Le PST, temporairement suspendu sur décision du Conseil d’Etat du 20 janvier dernier, affirme que « la répression a redoublé de férocité ». « Le climat de terreur qui régnait déjà auparavant a été renforcé », constate, ce dimanche, le parti dans une déclaration.

Ce tableau est fait de l’« impressionnant dispositif policier déployé » notamment à Kherrata (Bejaia) le 16 février et de « nouvelles arrestations d’activistes » qui s’ajoutent à plus de 300 détenus d’opinion en prison. « Le pouvoir de fait, loin de prendre les fameuses ‘’mesures d’apaisement’’, promises par certains de ses relais, s’enfonce dans l’impasse du tout répressif et accentue, de ce fait, le musellement quasi total des libertés démocratiques dans notre pays », dénonce le parti de Mahmoud Rachidi, estimant toutefois qu’il « ne peut y avoir de solution policière à un problème politique ».

« Aucune solution policière à un problème politique »
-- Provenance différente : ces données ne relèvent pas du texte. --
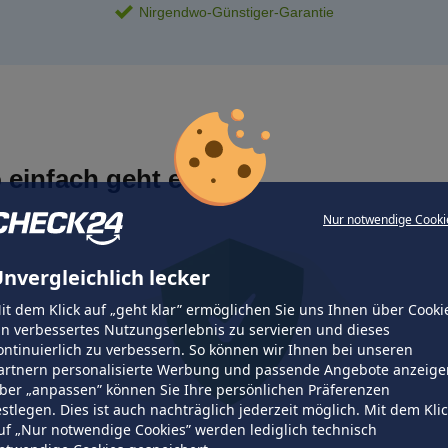
Nirgendwo-Günstiger-Garantie
 einfach geht es
Nur notwendige Cooki
nvergleichlich lecker
it dem Klick auf „geht klar” ermöglichen Sie uns Ihnen über Cooki
in verbessertes Nutzungserlebnis zu servieren und dieses
ontinuierlich zu verbessern. So können wir Ihnen bei unseren
artnern personalisierte Werbung und passende Angebote anzeige
ber „anpassen” können Sie Ihre persönlichen Präferenzen
estlegen. Dies ist auch nachträglich jederzeit möglich. Mit dem Kli
uf „Nur notwendige Cookies” werden lediglich technisch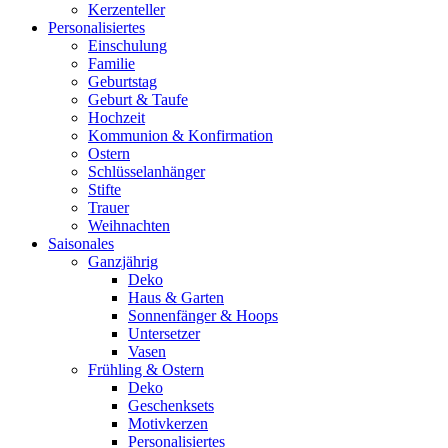
Kerzenteller
Personalisiertes
Einschulung
Familie
Geburtstag
Geburt & Taufe
Hochzeit
Kommunion & Konfirmation
Ostern
Schlüsselanhänger
Stifte
Trauer
Weihnachten
Saisonales
Ganzjährig
Deko
Haus & Garten
Sonnenfänger & Hoops
Untersetzer
Vasen
Frühling & Ostern
Deko
Geschenksets
Motivkerzen
Personalisiertes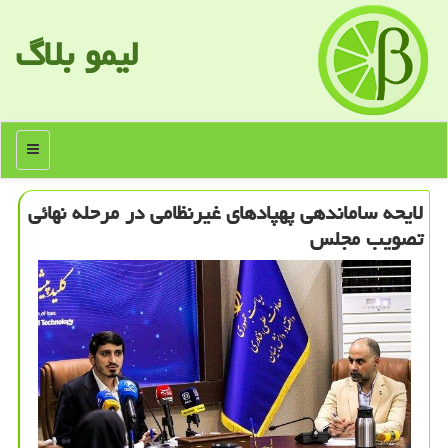
لیمو بلاگ
منو
لایحه ساماندهی پهپادهای غیرنظامی در مرحله نهائی
تصویب مجلس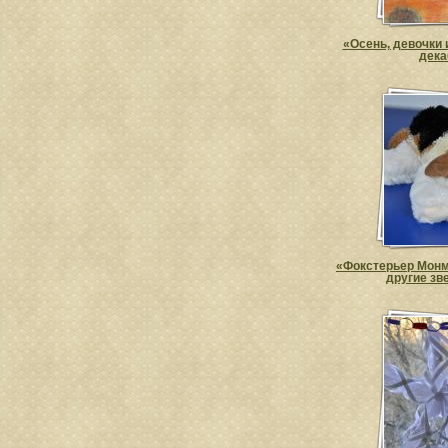
«Осень, девочки 
дека
«Фокстерьер Монм
другие зв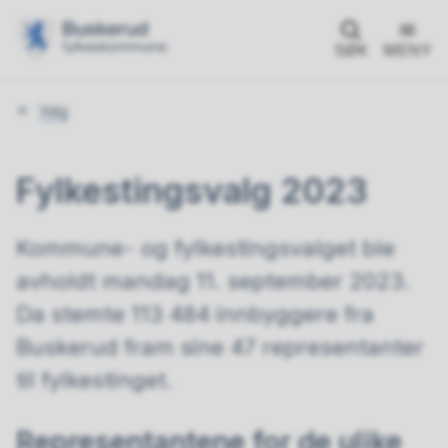
SØK
MENY
Du
Valg
er
her:
Fylkestingsvalg 2023
Kommune- og fylkestingsvalget ble
avholdt mandag 11. september 2023.
Da stemte 113 484 innbyggere fra
Buskerud fram sine 47 representanter
til fylkestinget.
Representantene for de ulike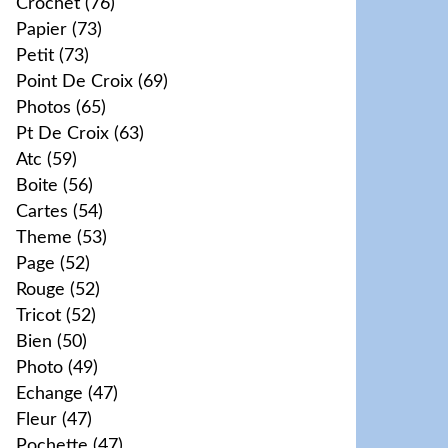
Crochet
(76)
Papier
(73)
Petit
(73)
Point De Croix
(69)
Photos
(65)
Pt De Croix
(63)
Atc
(59)
Boite
(56)
Cartes
(54)
Theme
(53)
Page
(52)
Rouge
(52)
Tricot
(52)
Bien
(50)
Photo
(49)
Echange
(47)
Fleur
(47)
Pochette
(47)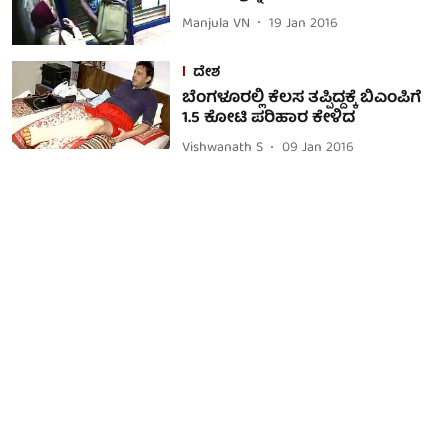
Manjula VN
19 Jan 2016
ದೇಶ
ಬೆಂಗಳೂರಲ್ಲಿ ಕೆಲಸ ತಪ್ಪಿದ್ದಕ್ಕೆ ಬಿಎಂಪಿಗೆ
1.5 ಕೋಟಿ ಪರಿಹಾರ ಕೇಳಿದ
Vishwanath S
09 Jan 2016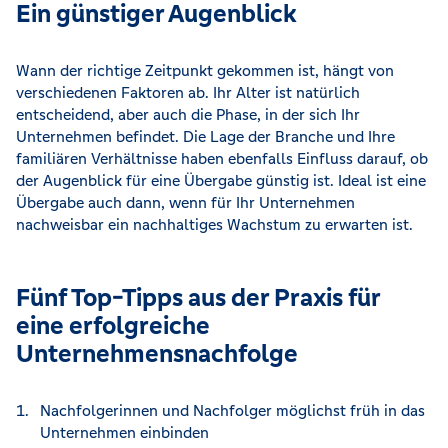
Ein günstiger Augenblick
Wann der richtige Zeitpunkt gekommen ist, hängt von
verschiedenen Faktoren ab. Ihr Alter ist natürlich
entscheidend, aber auch die Phase, in der sich Ihr
Unternehmen befindet. Die Lage der Branche und Ihre
familiären Verhältnisse haben ebenfalls Einfluss darauf, ob
der Augenblick für eine Übergabe günstig ist. Ideal ist eine
Übergabe auch dann, wenn für Ihr Unternehmen
nachweisbar ein nachhaltiges Wachstum zu erwarten ist.
Fünf Top-Tipps aus der Praxis für
eine erfolgreiche
Unternehmensnachfolge
Nachfolgerinnen und Nachfolger möglichst früh in das
Unternehmen einbinden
Rappelant « le harcèlement » qu’il subit au même titre que d’autres partis et associations indépendantes, le PST relève les deux poids deux mesures des autorités dans l’application de la loi. « Pourquoi le FLN, dont le dernier congrès date de 2015, soit plus que la durée de 5 ans stipulée par la loi, n’est pas mis en demeure pour se conformer avec la loi ? », se demande-t-il. Avant d’enchainer : « Evidemment, cette histoire de congrès n’est qu’un prétexte pour faire taire notre parti et lui faire payer ses prises de positions politiques et son engagement militant dans le Hirak (…)».

Sur le plan économique, le PST est revenu sur les dernières décisions d’Abdelmadjid Tebboune pourtant gel des taxes, « promulguées par lui-même » dans la Loi de Finances 2022. Ces annonces, en plus de l’allocation chômage décidée, « ne pourront ni cacher le désastre social, ni atténuer l’effondrement économique de notre pays », assène le PST, les qualifiant de « mesurettes » qui interviennent à la veille de la commémoration du 22 février « dans le but de désamorcer une explosion sociale qui se profile dans tout le pays ».
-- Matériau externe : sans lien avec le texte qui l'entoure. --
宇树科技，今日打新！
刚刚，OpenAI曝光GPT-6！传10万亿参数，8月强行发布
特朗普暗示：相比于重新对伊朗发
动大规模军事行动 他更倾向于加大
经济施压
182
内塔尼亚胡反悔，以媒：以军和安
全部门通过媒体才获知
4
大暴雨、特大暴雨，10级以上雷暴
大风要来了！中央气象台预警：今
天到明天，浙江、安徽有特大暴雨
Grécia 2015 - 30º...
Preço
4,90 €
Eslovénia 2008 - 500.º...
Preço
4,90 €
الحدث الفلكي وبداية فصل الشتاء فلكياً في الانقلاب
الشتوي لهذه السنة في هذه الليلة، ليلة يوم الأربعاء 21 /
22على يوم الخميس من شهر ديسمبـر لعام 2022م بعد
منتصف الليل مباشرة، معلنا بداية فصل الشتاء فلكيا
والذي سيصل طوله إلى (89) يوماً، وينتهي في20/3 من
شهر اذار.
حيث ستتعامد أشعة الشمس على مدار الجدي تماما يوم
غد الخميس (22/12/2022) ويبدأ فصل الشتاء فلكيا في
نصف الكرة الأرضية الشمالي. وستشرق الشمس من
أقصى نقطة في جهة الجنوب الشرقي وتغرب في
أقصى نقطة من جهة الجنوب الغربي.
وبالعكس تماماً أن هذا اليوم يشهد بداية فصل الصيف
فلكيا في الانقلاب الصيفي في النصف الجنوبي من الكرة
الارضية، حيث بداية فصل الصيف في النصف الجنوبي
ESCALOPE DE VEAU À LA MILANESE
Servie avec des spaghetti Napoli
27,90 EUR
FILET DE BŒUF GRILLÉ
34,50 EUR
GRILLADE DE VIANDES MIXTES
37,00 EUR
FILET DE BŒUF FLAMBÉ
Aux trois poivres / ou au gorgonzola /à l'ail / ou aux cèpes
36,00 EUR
Les décisions de Tebboune visent « à désamorcer une explosion sociale »

A la place de ce genre de décisions, l’Algérie « a besoin d’un vrai projet économique et social et d’une véritable stratégie de développement qui correspondent aux aspirations légitimes de la majorité des algériennes et des algériens », estime le parti, plaidant pour « une augmentation conséquente des salaires des travailleurs ».
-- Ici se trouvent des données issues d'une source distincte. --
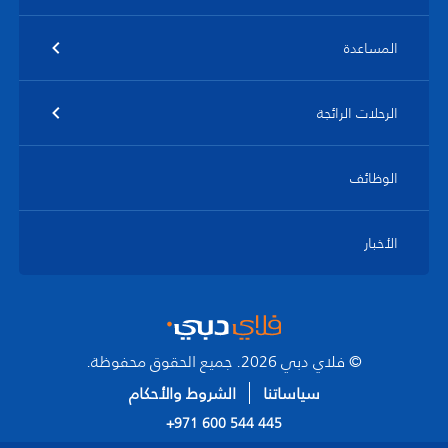
المساعدة
الرحلات الرائجة
الوظائف
الأخبار
© فلاي دبي 2026. جميع الحقوق محفوظة.
سياساتنا
الشروط والأحكام
+971 600 544 445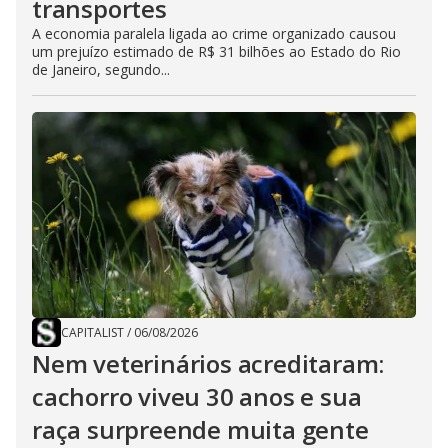
transportes
A economia paralela ligada ao crime organizado causou
um prejuízo estimado de R$ 31 bilhões ao Estado do Rio
de Janeiro, segundo...
CAPITALIST
/
06/08/2026
Nem veterinários acreditaram:
cachorro viveu 30 anos e sua
raça surpreende muita gente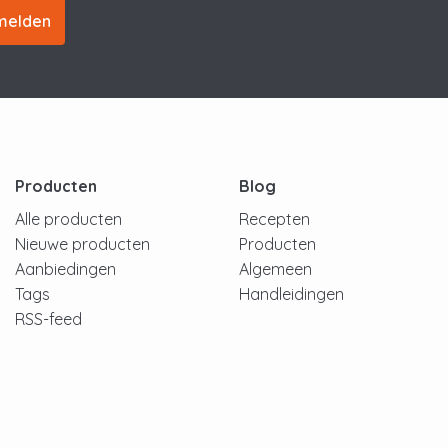
melden
Producten
Blog
Alle producten
Recepten
Nieuwe producten
Producten
Aanbiedingen
Algemeen
Tags
Handleidingen
RSS-feed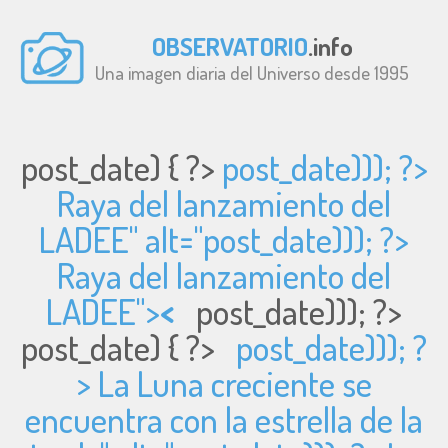
OBSERVATORIO
.info
Una imagen diaria del Universo desde 1995
post_date) { ?>
post_date))); ?>
Raya del lanzamiento del
LADEE" alt="
post_date))); ?>
Raya del lanzamiento del
LADEE">
<
post_date))); ?>
post_date) { ?>
post_date))); ?
> La Luna creciente se
encuentra con la estrella de la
« Assemblée constituante »

Pour la concrétisation de cette « alternative » portée par le Hirak, le PST remet au devant de la scène la revendication portant « mise en œuvre d’une solution politique, démocratique et pacifique garantissant le recouvrement par le peuple algérien de sa pleine souveraineté ». « Cette solution exige la mise en place d’une période de transition démocratique, dans laquelle sera organisé un débat national (…) pour déboucher à terme sur l’organisation de l’élection d’une Assemblée constituante souveraine ».

Toutefois, le PST appelle « le pouvoir de fait », à prendre « des mesures politiques d’urgence » dont « la cessation de la répression et dispositions juridiques liberticides », « la libération de tous les détenu(e)s politiques et d’opinion et leur réhabilitation » et « la levée des entraves à l’exercice effectif des libertés démocratiques et syndicales ».